--- To-do item ---
In the material below, find the line that contains "لبناء نظام RAG" and the line that contains "[@jamwithai](https://twitter.com/jamwithai) على Twitter.*", then write out exactly those two lines and everything between them.

--- Source material ---
================================
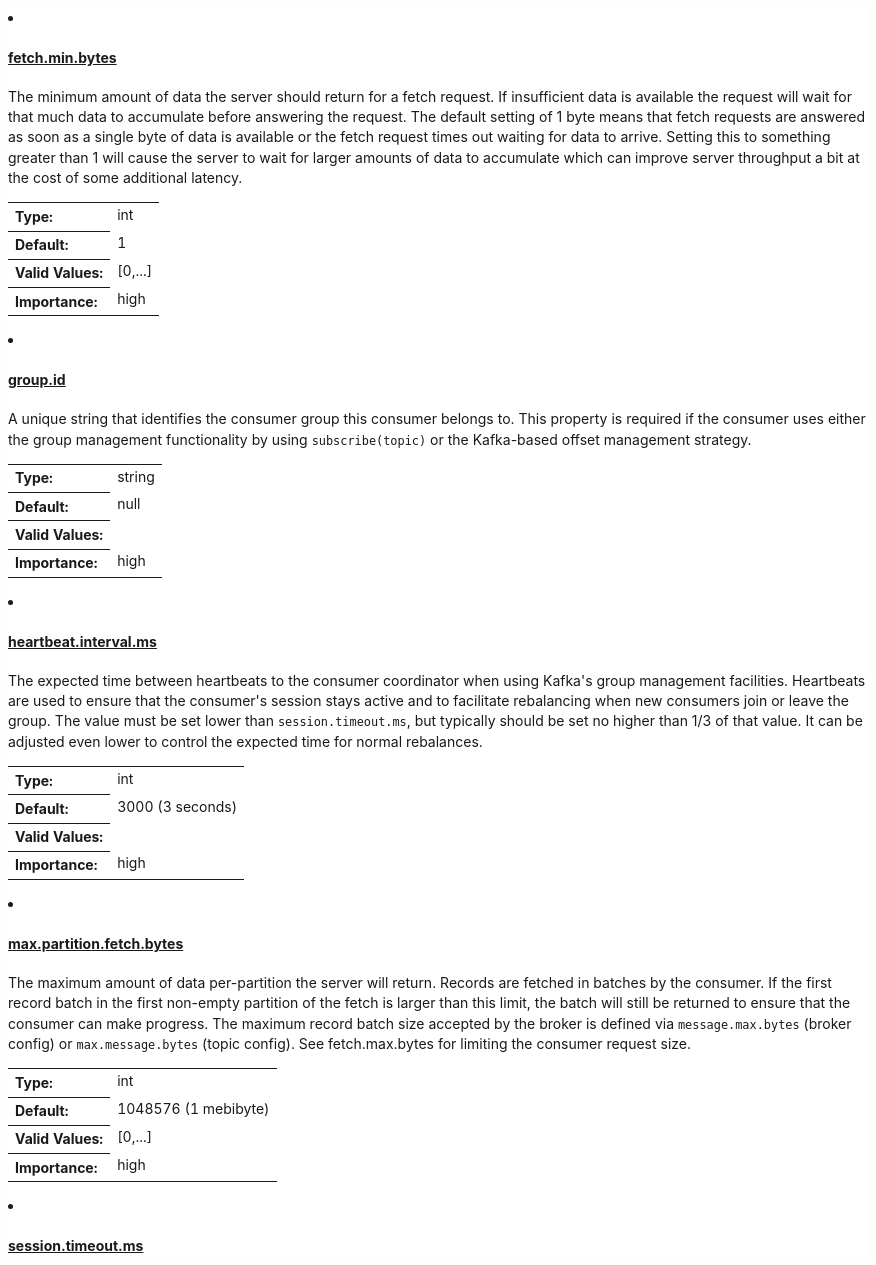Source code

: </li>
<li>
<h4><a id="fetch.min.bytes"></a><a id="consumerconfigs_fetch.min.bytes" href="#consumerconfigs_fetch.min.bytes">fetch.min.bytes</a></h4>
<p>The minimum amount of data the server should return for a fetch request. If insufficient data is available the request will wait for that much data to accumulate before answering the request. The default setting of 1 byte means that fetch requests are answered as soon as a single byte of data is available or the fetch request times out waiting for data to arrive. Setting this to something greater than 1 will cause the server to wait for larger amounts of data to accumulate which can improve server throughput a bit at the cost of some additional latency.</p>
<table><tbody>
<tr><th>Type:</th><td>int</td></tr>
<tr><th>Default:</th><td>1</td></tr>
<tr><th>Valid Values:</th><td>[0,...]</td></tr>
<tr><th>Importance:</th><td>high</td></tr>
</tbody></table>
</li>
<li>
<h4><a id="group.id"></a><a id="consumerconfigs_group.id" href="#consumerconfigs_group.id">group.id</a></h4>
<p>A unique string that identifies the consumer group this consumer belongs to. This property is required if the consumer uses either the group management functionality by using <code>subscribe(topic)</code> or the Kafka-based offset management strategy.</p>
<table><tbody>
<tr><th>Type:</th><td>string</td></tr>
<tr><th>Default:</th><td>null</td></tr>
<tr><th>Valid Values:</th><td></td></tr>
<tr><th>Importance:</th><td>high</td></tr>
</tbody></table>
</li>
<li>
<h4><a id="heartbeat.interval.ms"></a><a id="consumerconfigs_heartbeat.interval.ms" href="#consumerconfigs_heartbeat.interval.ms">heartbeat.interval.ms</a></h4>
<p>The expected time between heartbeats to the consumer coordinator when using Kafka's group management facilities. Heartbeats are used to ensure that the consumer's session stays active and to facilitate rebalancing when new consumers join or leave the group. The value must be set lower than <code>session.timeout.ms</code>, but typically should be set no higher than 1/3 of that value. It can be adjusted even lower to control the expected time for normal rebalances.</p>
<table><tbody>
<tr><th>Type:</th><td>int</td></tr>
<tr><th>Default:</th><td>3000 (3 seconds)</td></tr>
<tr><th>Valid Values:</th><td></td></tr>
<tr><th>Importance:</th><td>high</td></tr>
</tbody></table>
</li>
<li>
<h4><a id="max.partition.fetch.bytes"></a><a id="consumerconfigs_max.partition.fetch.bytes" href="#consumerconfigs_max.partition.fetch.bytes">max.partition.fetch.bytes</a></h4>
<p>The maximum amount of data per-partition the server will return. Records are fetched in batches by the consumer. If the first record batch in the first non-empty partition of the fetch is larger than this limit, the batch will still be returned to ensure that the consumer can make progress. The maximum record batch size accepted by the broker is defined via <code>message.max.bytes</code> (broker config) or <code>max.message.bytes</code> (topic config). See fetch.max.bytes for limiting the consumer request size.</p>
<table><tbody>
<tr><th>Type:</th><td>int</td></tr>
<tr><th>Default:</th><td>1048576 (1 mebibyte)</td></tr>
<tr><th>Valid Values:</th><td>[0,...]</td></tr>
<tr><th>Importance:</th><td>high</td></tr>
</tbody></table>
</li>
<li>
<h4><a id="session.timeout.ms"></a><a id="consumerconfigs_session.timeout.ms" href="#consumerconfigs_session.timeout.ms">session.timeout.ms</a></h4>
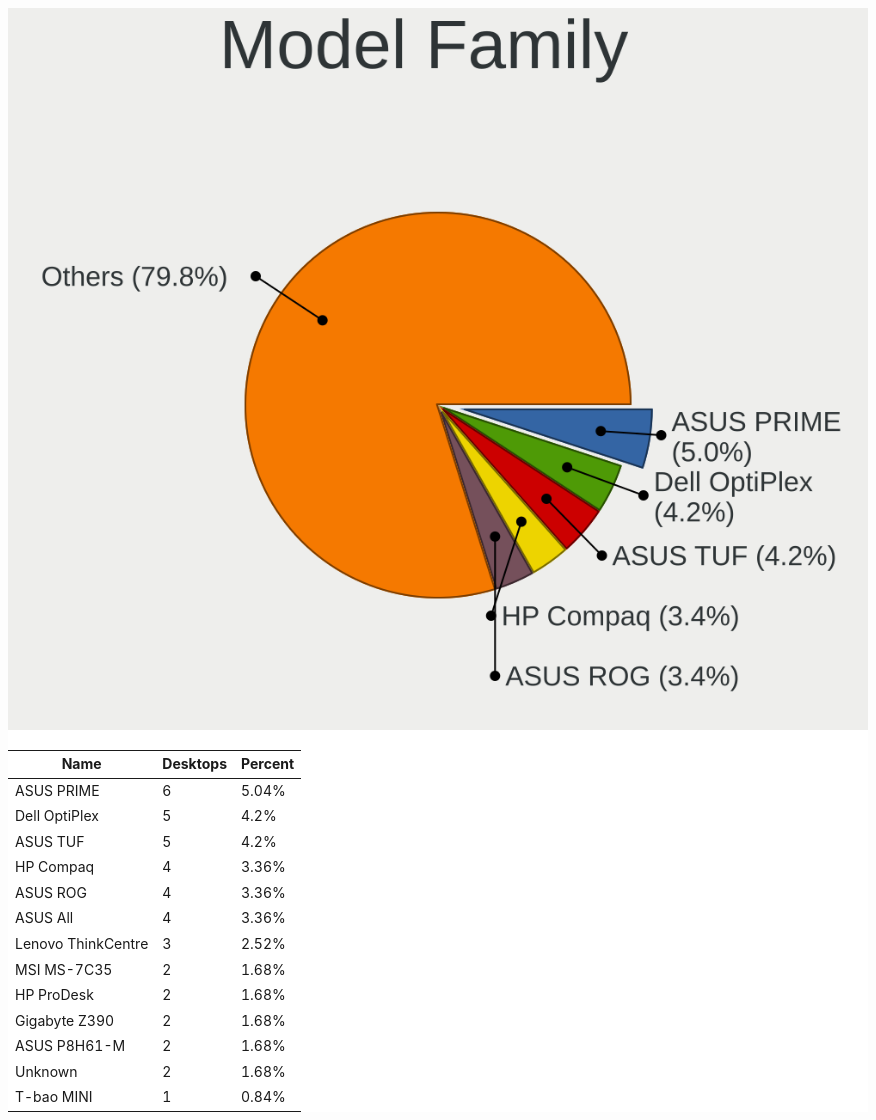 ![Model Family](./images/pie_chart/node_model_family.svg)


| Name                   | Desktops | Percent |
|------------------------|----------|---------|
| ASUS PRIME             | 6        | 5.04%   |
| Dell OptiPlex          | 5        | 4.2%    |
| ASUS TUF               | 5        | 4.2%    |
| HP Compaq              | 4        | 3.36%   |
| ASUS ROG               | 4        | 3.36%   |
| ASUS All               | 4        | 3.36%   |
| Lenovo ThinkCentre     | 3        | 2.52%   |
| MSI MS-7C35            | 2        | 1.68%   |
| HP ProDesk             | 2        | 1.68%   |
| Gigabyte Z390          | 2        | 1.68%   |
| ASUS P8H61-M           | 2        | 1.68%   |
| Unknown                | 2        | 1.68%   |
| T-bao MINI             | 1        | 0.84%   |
================================
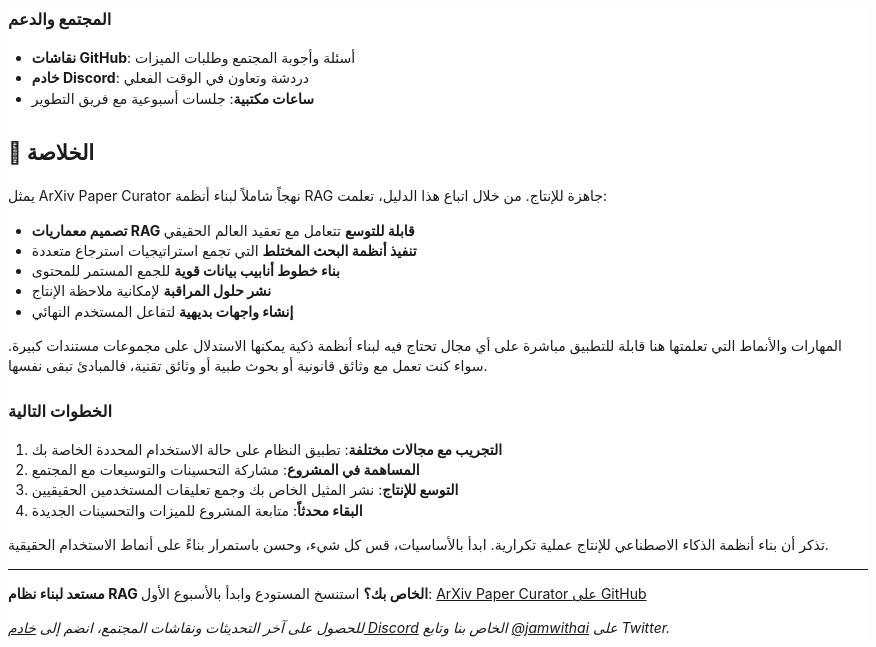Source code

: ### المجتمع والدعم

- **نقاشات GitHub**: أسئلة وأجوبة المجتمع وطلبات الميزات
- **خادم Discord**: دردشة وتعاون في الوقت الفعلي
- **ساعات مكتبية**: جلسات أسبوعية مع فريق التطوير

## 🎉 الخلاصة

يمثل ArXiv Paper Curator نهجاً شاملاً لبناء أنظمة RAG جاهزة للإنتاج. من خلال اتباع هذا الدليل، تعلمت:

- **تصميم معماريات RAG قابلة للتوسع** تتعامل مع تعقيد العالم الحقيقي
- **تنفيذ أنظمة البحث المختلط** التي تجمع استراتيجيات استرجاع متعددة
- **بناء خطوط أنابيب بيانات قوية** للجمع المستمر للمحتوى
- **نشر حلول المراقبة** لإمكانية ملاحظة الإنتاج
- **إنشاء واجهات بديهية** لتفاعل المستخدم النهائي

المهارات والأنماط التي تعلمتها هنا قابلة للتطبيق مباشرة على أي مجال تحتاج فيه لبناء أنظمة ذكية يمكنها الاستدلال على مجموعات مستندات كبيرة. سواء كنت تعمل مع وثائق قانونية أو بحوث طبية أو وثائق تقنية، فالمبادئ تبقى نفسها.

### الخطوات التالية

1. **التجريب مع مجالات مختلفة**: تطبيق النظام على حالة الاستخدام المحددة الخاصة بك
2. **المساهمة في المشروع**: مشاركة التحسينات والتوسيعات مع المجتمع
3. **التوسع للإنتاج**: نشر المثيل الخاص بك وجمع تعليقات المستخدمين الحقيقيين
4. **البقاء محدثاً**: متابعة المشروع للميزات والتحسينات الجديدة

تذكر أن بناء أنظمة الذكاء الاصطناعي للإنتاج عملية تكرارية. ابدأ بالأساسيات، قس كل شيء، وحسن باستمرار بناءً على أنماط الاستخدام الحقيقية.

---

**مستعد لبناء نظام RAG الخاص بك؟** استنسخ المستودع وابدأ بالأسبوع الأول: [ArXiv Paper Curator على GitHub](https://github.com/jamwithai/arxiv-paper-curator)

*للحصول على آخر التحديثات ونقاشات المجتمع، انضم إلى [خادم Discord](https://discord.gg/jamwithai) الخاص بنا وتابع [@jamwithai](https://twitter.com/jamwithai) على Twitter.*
================================
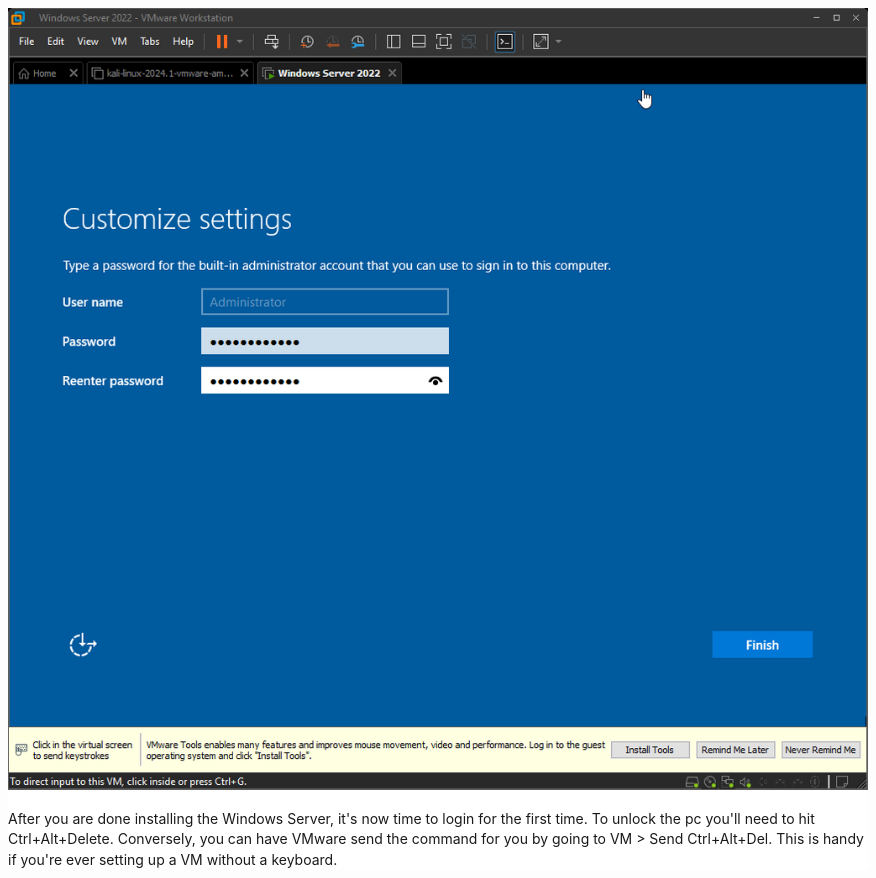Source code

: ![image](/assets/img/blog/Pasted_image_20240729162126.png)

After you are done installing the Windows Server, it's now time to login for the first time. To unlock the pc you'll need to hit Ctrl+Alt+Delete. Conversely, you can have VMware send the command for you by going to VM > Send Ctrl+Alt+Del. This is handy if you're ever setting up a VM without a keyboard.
================================
--- Your solution ---
**مستعد لبناء نظام RAG الخاص بك؟** استنسخ المستودع وابدأ بالأسبوع الأول: [ArXiv Paper Curator على GitHub](https://github.com/jamwithai/arxiv-paper-curator)

*للحصول على آخر التحديثات ونقاشات المجتمع، انضم إلى [خادم Discord](https://discord.gg/jamwithai) الخاص بنا وتابع [@jamwithai](https://twitter.com/jamwithai) على Twitter.*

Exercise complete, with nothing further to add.